I knew I had to get to the doctor but as 8 in the morning-time arrived, I could have slept, only thing wasI knew I could not, as something was really wrong, so, whacked as I was, I trudged along to the doctor, whereupon I was told: I think you probably have COPD.

I had no idea what it was.

I stopped smoking right then, I felt so bad and had realised, darn, if I want to live, I have to stop.

It seemed like a mountain I'd have to climb and I was afraid I would not manage but I'd become so afraid of dying I knew I had to, before this I'd never ever even attempted to stop, I was 49 and had been smoking for about 40 years, even when I had colds I'd carry on an hate it h ow I couldn't enjoy the taste of tobacco, but I'd still smoke even though I couldn't taste a thing.

Since I quit I never get colds, I feel because the body doesn't need to get rid of all the junk in the bronchial tubes , etc, so then no colds. And I also probably built in something into my mind then, that I must not get colds and so I don't.

However, for years people would say, wow, you REALLY smoke a lot, and as they'd say it, it would prompt me to roll another one simply because I am stubborn and cannot take anyone telling me what to do, or maybe don't like criticism.

Therefore, one element of the whole thing I picked up on was how what a person needs when having a problem with smoking, is not being told what to do but being told how much someone cares about you and how they'd love it if you could help yourself sometime by stopping as it would make you so happy for them.

And this is not something anyone can tell a person everyday but instead it is better to say it on occasion and diplomatically, calmly with love too, not with a naggig tone or attitude.

This notwithstanding; it is hard for others to take the contamination you produce by smoking around them.

I met a nice person recently, but she smoked like a train and there I was, silly me, thinking I could deal with it, but she smoked indoors, and in the car, and in bed, and she stank of it and so did the bed, she was totally unaware of that, and her daughter's friends would ask her knowing she would say yes: Excuse me, is it okay to smoke indoors?
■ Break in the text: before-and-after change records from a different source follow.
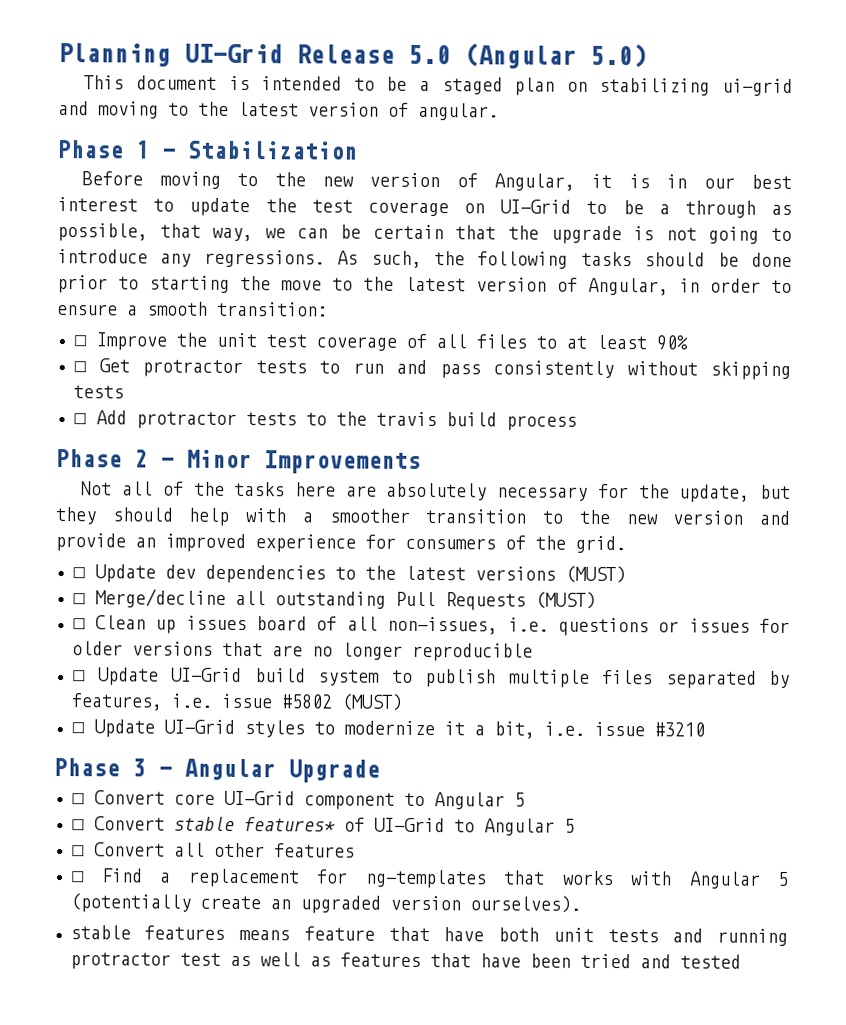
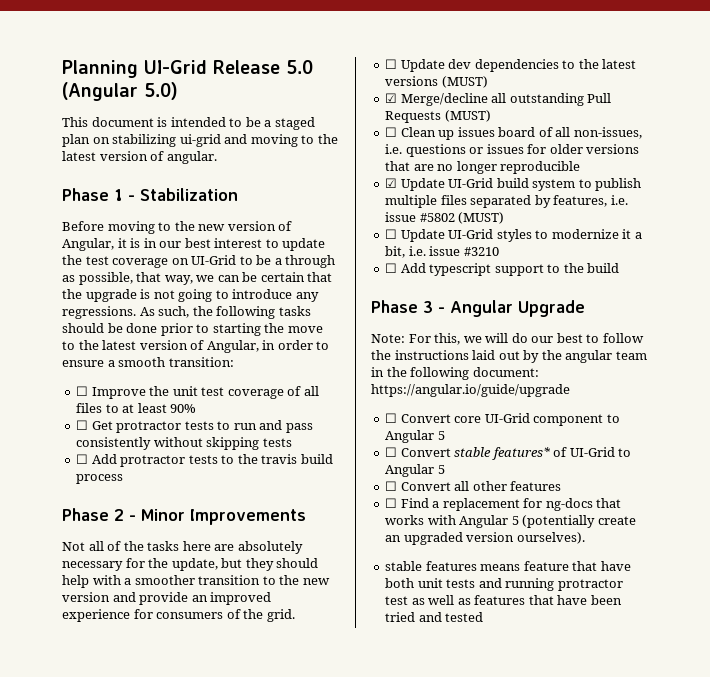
[71,593,86,605] ☐ -> [385,93,398,103] ☑
[71,670,86,682] ☐ -> [385,178,398,188] ☑
(705, 729) none -> [385,263,620,276] // ☐ Add typescript support to the build
(380, 771) none -> [371,333,644,345] [371,350,647,363] [371,367,539,380] [371,384,570,397] // Note: For this, we will do our best to follow the instructions laid out by the angular team in the following document: https://angular.io/guide/upgrade
[364,869,487,889] ng-templates -> [545,498,593,511] ng-docs

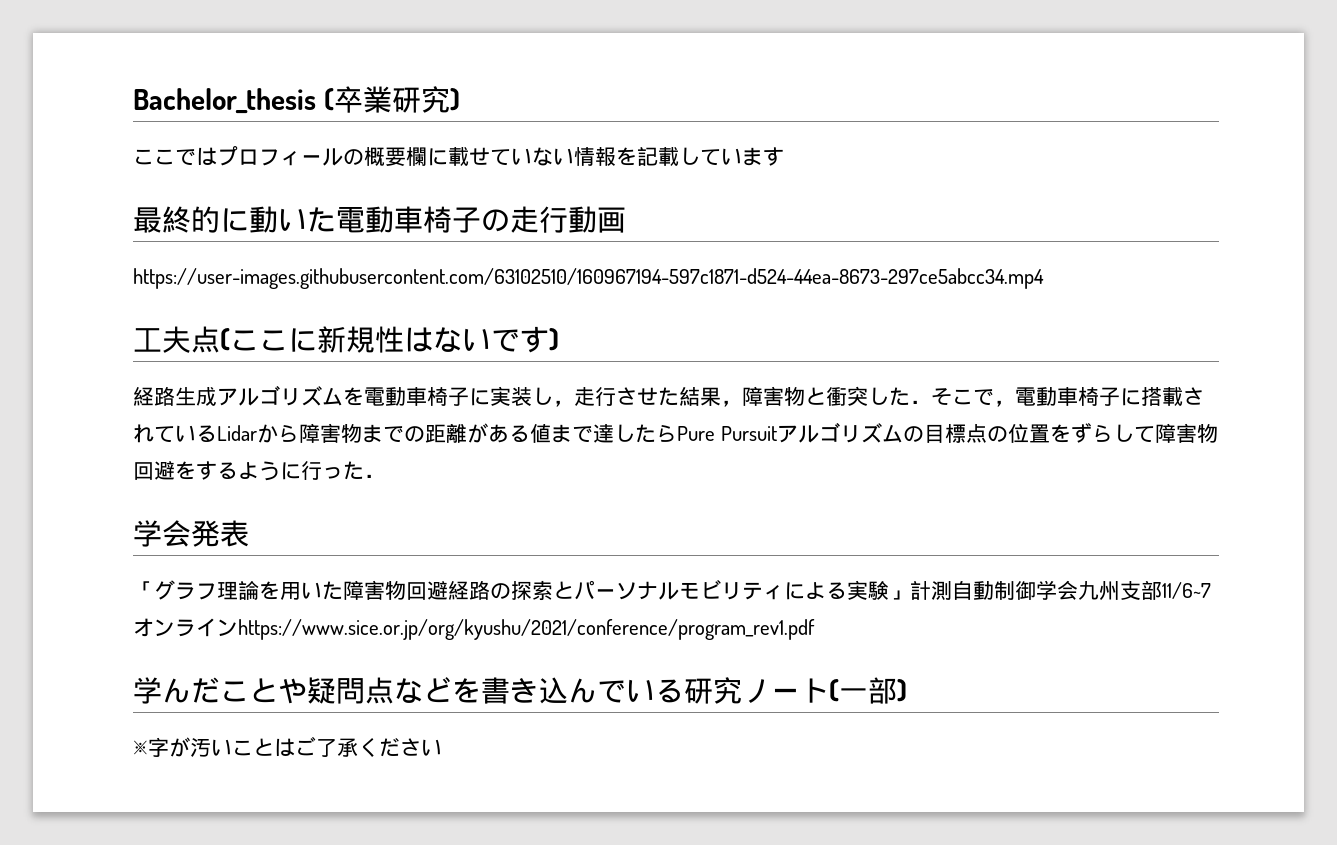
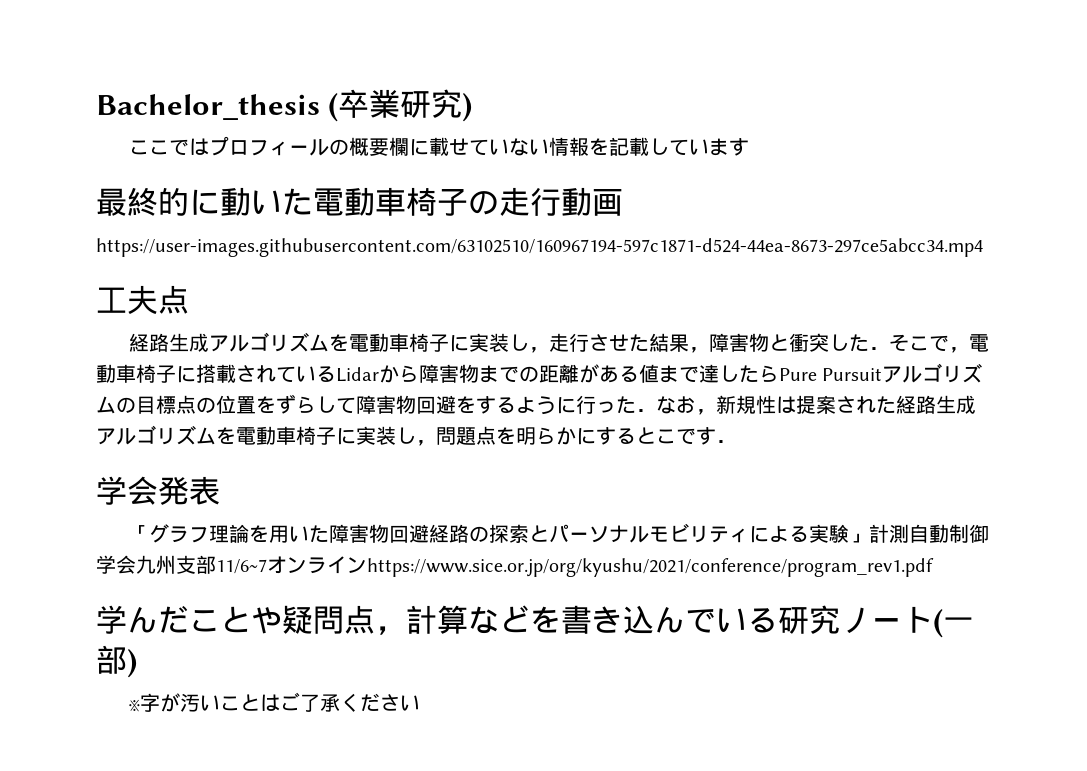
[220,326,559,353] (ここに新規性はないです) -> (189, 299) none
(385, 476) none -> [656,395,976,415] [96,425,736,446] なお，新規性は提案された経路生成アルゴリズムを電動車椅子に実装し，問題点を明らかにするとこです．
(394, 690) none -> [375,605,468,635] ，計算

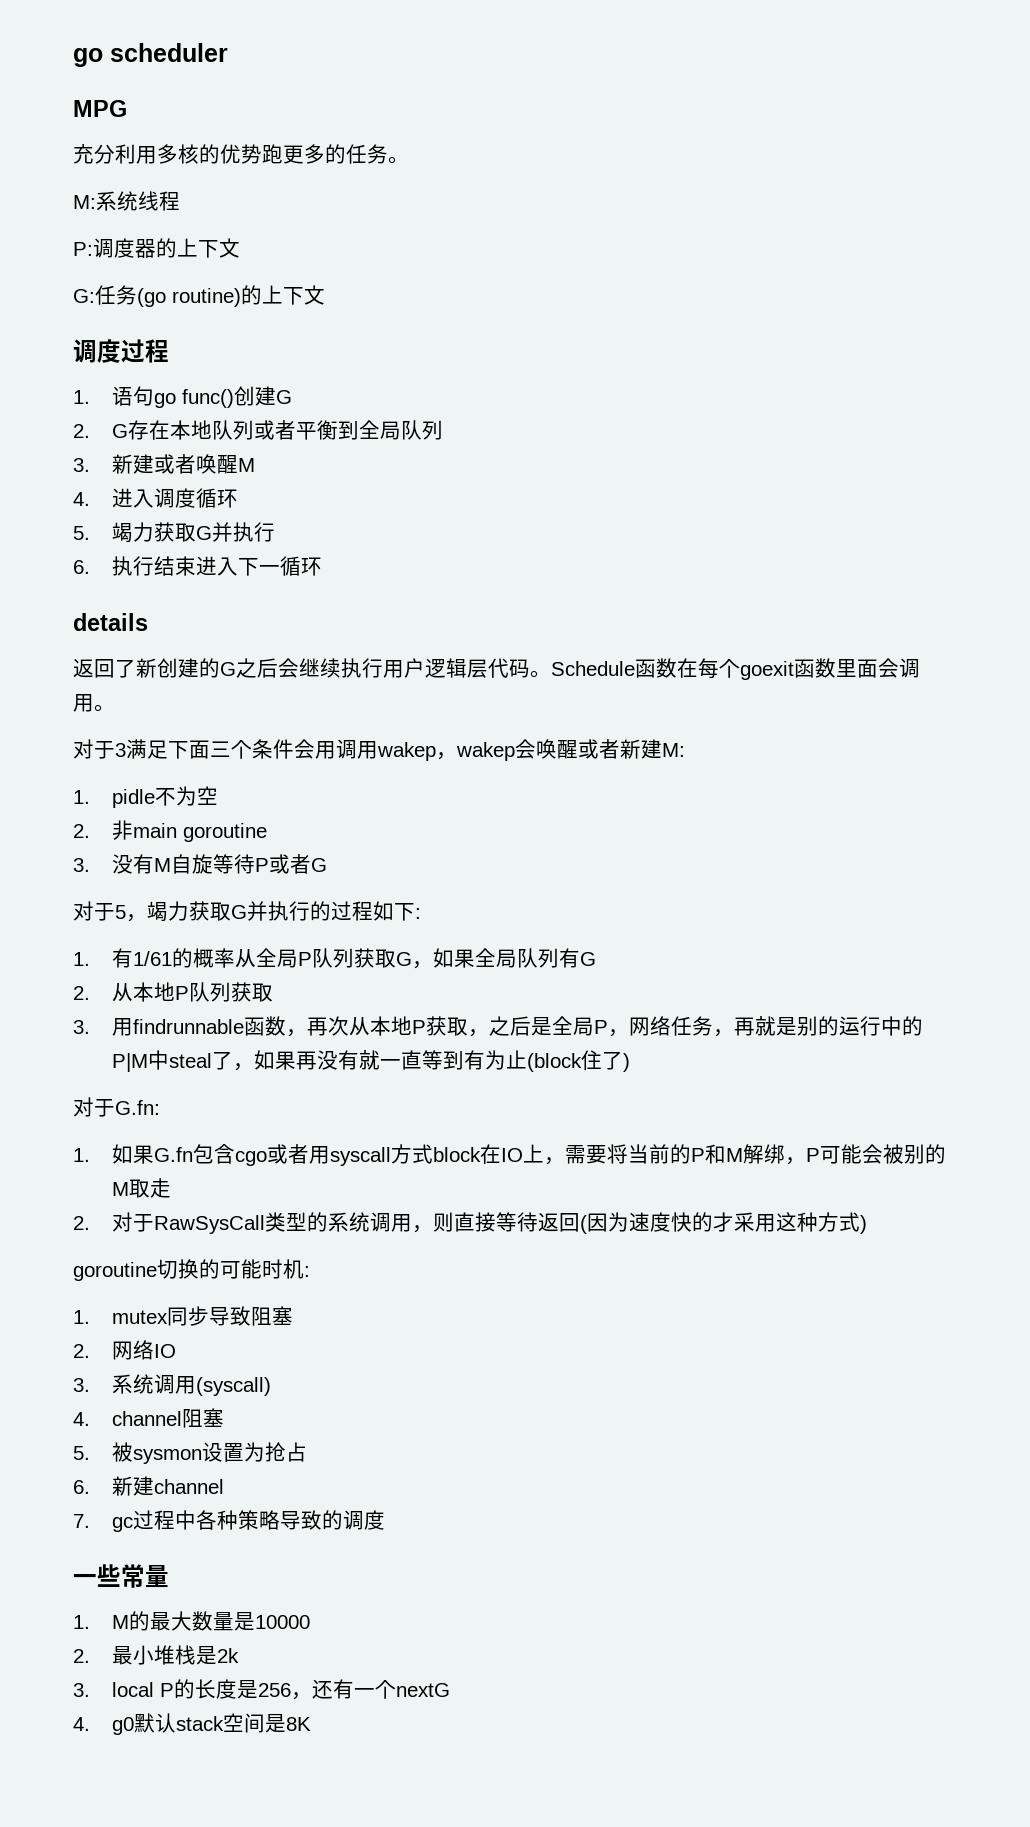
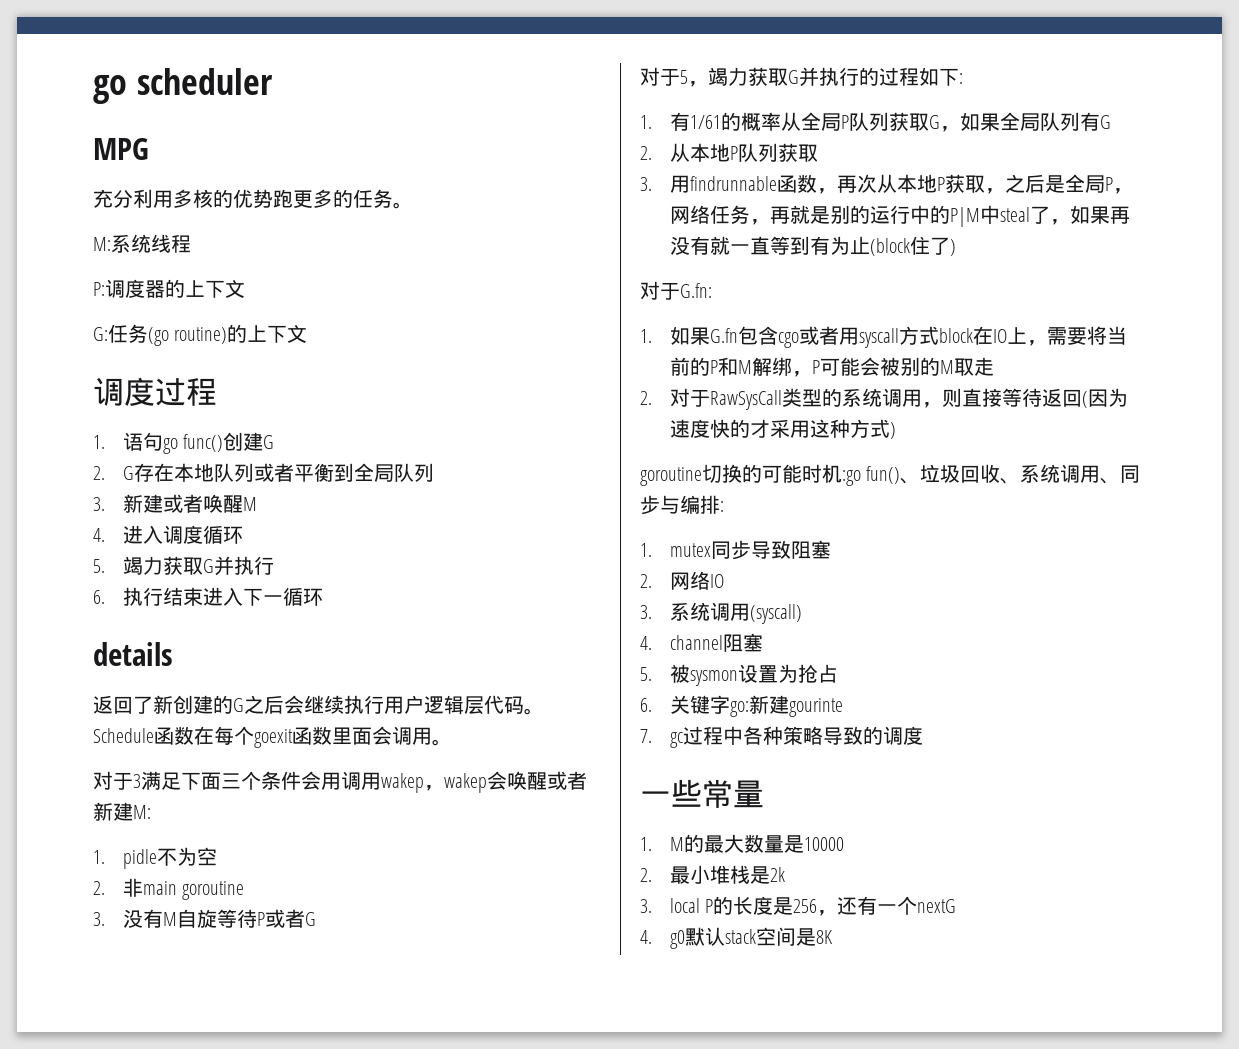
(304, 1269) none -> [842,464,1141,486] [640,495,720,515] :go fun()、垃圾回收、系统调用、同步与编排
[111,1476,224,1496] 新建channel -> [670,695,844,717] 关键字go:新建gourinte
Then said children (14 and various ones on different days seem to know the polite routine of asking first (= probably at home no way were they allowed to do this) with cigarette already between fingers and lighter in the other hand, upon hearing the response she knew she'd get, immediately lighting up.

When I got back home from my visit of a few days to this lady, my lungs had started crackling like a roasting chicken in the oven, or frying onions, and I had started producing the type of gunk that had cleared up completely 6 years ago with a couple of months of no more smoking.

Therefore, again, I could not be with this person even if I wanted to.

And I must be sensible, because even going in her house will make me unwell, as the lungs are still sensitive to all of that.

Actually, when clothing smells of smoke and also other objects do too, they are dangerous, especially to children with still-developing lungs and can also trigger asthma attacks in anyone with asthma, so that means it is not just the raw smoke itself that is bad.

A baby held against an adult's arm that stinks of tobacco may damage the baby's lungs or otherwise/and even help it to start suffering from asthma or be prone to developing COPD later on in life.

Though it may be hard to quit, I feel if a person does keep on smoking when ill with COPD then they ought not complain about how poorly they are.

That's my opinion.

If not wanting others to complain about them smoking, then they ought not complain about the effects of smoking, or it means you as the smoker are being unfair on those that actually do care about you and who do not smoke themselves.